Morning Glory at anchor, Maldives, 2015

7 Responses

  1. Seems much of the pressure on going or not going traces back to schedule… whether fixed (gotta meet Aunt Mable at the airport in 22 days and six hours) or self imposed 3 years ago at the kitchen table & thereby set in granite. The decision to wait the two weeks was the right decision for Totem uniquely. You had a limber sched. and everyone aboard understood, agreed and were happily occupied in not being bored (I’m guessing). Your successes in cruising the planet and coming back for more seem to have foundation in the countless go, no-go decisions made. Cheers & best to all!

  2. We’ve made some of our best friends for life weather waffling in Bermuda and the Galapagos before hopping across the Atlantic and Pacific Oceans respectively. Although groupthink is a danger, wisdom of the crowd—especially a crowd of experienced cruisers—is valuable. Plus, who doesn’t love grouching about the gribs over a couple dark and stormies with a few mates?

  3. Soooo appreciated reading this. As truly novice sailors, we have truly experienced paralysis via analysis when it comes to weather. Coming to terms that this is normal procedure gives us more leeway to have our stressful response, but then to also be willing to move forward and making decisions from an informed standpoint.

  4. When we took off from La Cruz to do the Puddle Jump a few years ago there was similar weather waffling. It’s probably the nature of the game.

    The big takeaway for us was that the “right” weather depends in part on your boat, your capabilities and your goals. We left before the trades had fully set up, leaving well before the majority of the fleet. Our triip was slow but uneventful. We had an easy passage and read a lot. We made it to the Marquesas in 27 days.

    Some folks that left later, according to guidance from the local weather expert got into some nasty stuff. One boat had to heave to for a couple days, another broke their boom, and a family traveling with five kids had a very rough trip.

    We got a lot of flak from the local expert for pushing off before he recommended it, and got called out on the morning net the day we left. But in the end it proved to be the right decision for us.

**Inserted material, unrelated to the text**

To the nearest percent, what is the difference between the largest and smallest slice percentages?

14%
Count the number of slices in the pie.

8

    I think group think can be positive where / when you learn and exchange new info. It’s not positive when you put your passage in the hands of someone else who might have different skills, tolerances or passage goals from your own. My advice is to get informed but make your own call.

  5. “Weather window hypochondria” A disease most frequently contracted from others in places like Georgetown (Bahamas) or Luperon DR. Cause: Fear of loss of internet connection and excessive exposure to cruiser’s nets.

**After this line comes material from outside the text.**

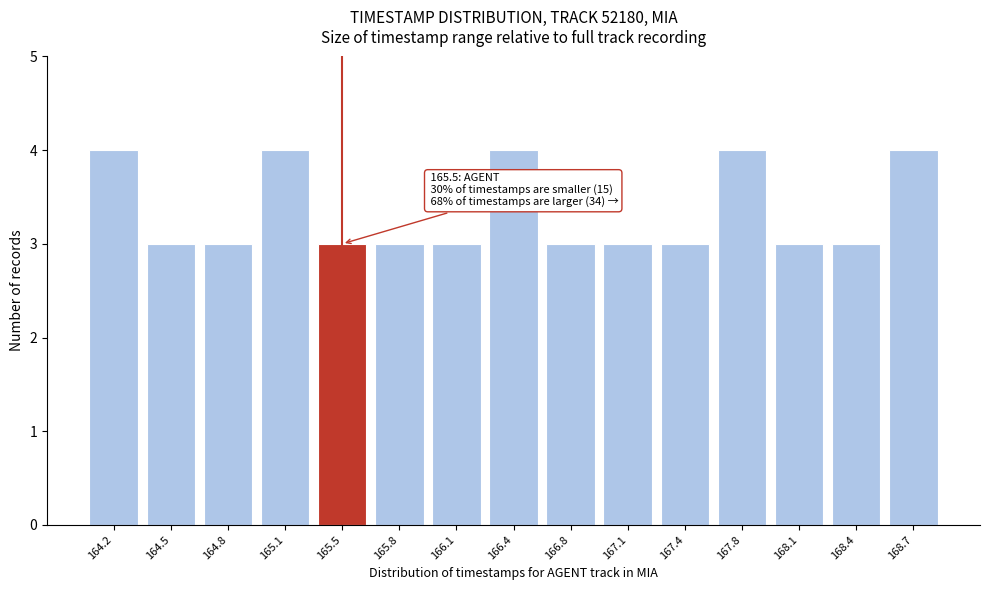

Reading left to right, transcribe all the data shown in this chart.

164.2=4	164.5=3	164.8=3	165.1=4	165.5=3	165.8=3	166.1=3	166.4=4	166.8=3	167.1=3	167.4=3	167.8=4	168.1=3	168.4=3	168.7=4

    Cure: Eliminate all electronic connections except those which allow access to weather information. Make a rational choice based upon the information available. Prepare the vessel to go to sea. No jerry cans of fuel deck, No dingy on davits, Staysail bagged and on deck ready to go. Rig checked. Every locker secured to retain contents in case of knock down. Glasses packed in foam locker. Floor boards bolted down. Lee cloths rigged. Anchor lashed, hause pipe sealed.

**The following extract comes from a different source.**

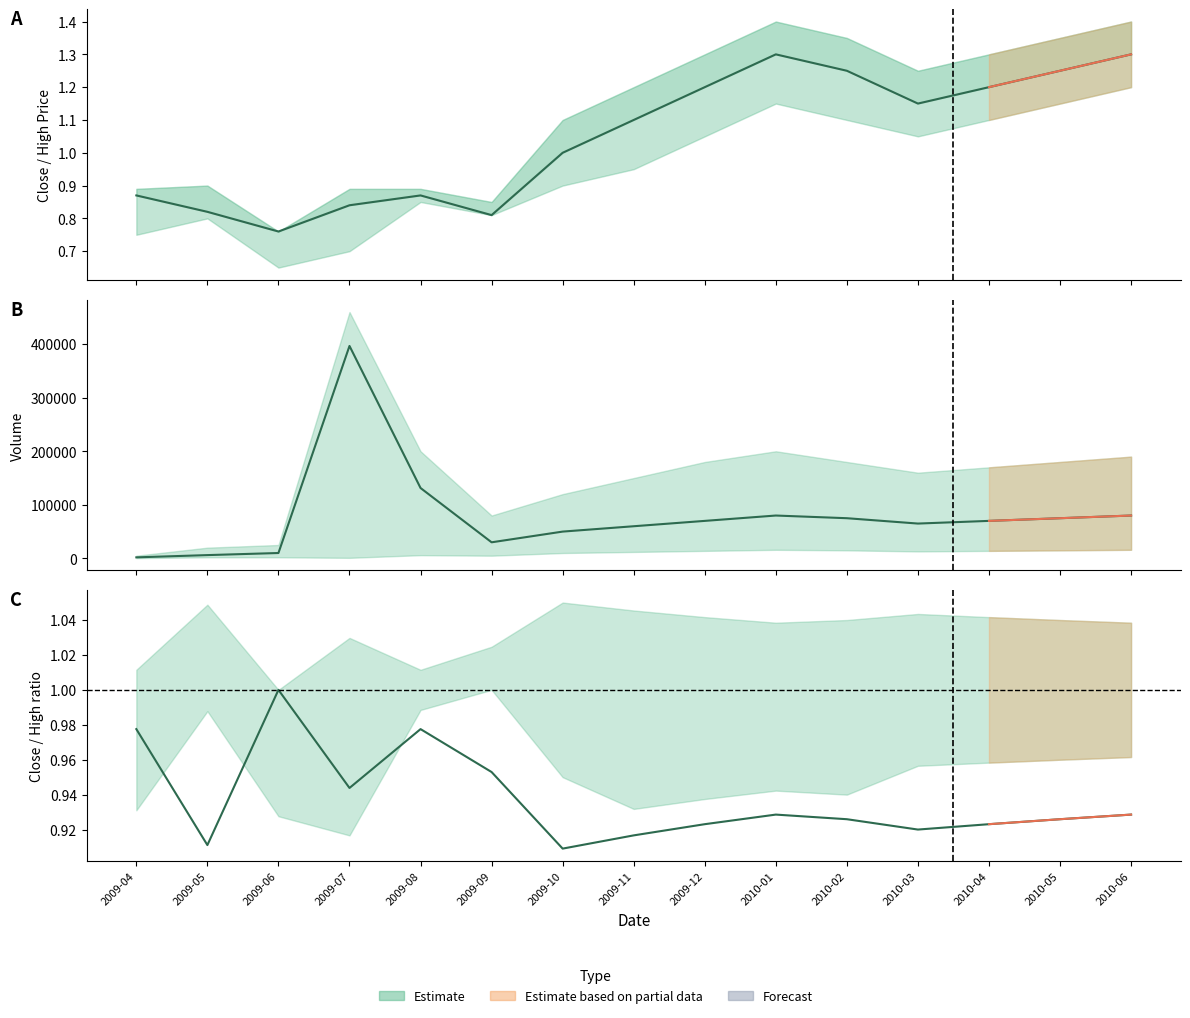

The chart shows a value of 0.9 at 2009-08. True or false?

True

    File your voyage plan with one reliable friend and leave.

    Back in my boat building days I knew a couple who had circumnavigated twice in wooden Atkins boats and were in the process of building another for a third go. They had been schoolteachers and never wealthy, but had wisely bought a small motel in Hilo on their first voyage. They loved to tell a story about the marina they lived at in California prior to their first circumnavigation. Like in many marinas there was a guy who was always preparing to sail around the world,busy installing the latest in new gear and talking with his dockmates about how wonderful it was. When Larry and Twila reached the end of their teaching contracts they cleaned the bottom, stocked up on food, and left for Tahiti. Five years later they sailed back to the same marina and found that their old slip was available again.

    The residents of the marina started giving (Mr. Preparedness) such a hard time that he finally announced that he was leaving on his circumnavigation. One morning he sailed away all the way across the bay and moved into a new marina.